### About this exercise
Every line from the one holding "middle mcp: (293, 188)" through the final line of the entries is to be reproduced exactly, and no other line.

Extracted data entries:
=== Section Start ===
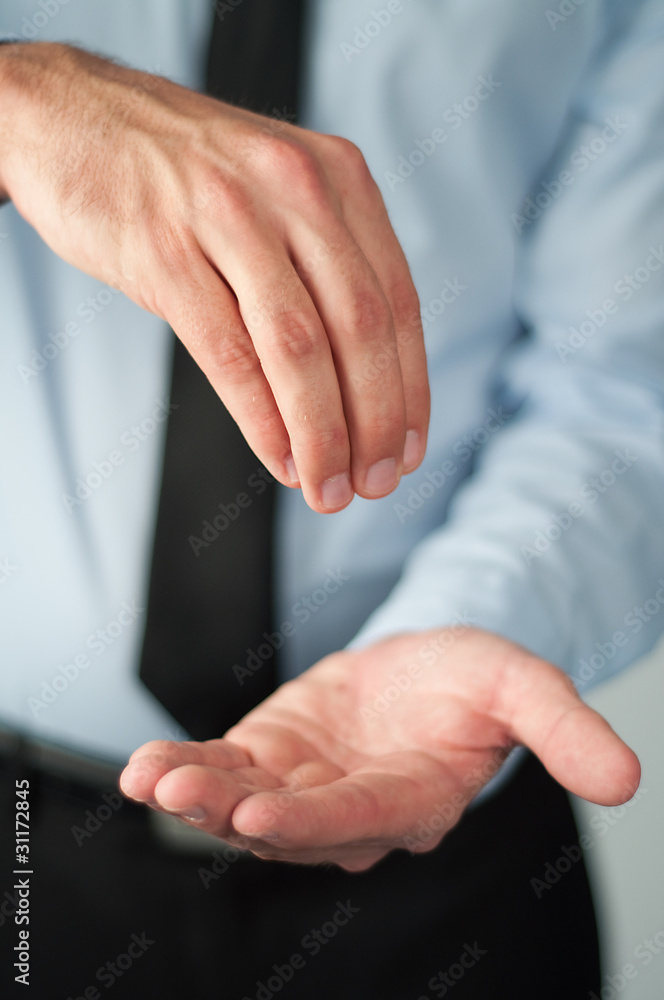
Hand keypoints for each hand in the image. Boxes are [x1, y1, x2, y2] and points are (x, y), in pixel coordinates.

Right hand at [0, 43, 428, 511]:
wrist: (72, 117)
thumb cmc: (185, 173)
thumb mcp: (280, 191)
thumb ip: (327, 263)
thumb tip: (365, 381)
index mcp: (336, 178)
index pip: (398, 301)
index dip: (410, 388)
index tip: (409, 448)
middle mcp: (293, 188)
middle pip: (359, 329)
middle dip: (375, 422)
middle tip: (374, 484)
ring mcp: (227, 215)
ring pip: (298, 347)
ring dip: (322, 433)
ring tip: (328, 487)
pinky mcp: (164, 251)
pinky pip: (230, 353)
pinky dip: (262, 418)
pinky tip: (279, 457)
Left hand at [120, 628, 639, 870]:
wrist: (428, 666)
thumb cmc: (475, 680)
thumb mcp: (524, 686)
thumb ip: (564, 731)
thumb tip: (626, 780)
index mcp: (412, 800)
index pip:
=== Section End ===
### Task answer
middle mcp: (293, 188)
middle pip: (359, 329)
middle dip: (375, 422)
middle tip: (374, 484)
ring mcp: (227, 215)
ring pip: (298, 347)
ring dip: (322, 433)
ring tip: (328, 487)
pinky mcp: (164, 251)
pinky pip: (230, 353)
pinky dip: (262, 418)
pinky tip: (279, 457)
Left hand at [120, 628, 639, 870]:
wrist: (428, 666)
thumb cmc: (475, 680)
thumb mcp: (524, 686)
thumb ip: (564, 731)
thumb tip: (626, 780)
index mcp: (412, 800)
index pip:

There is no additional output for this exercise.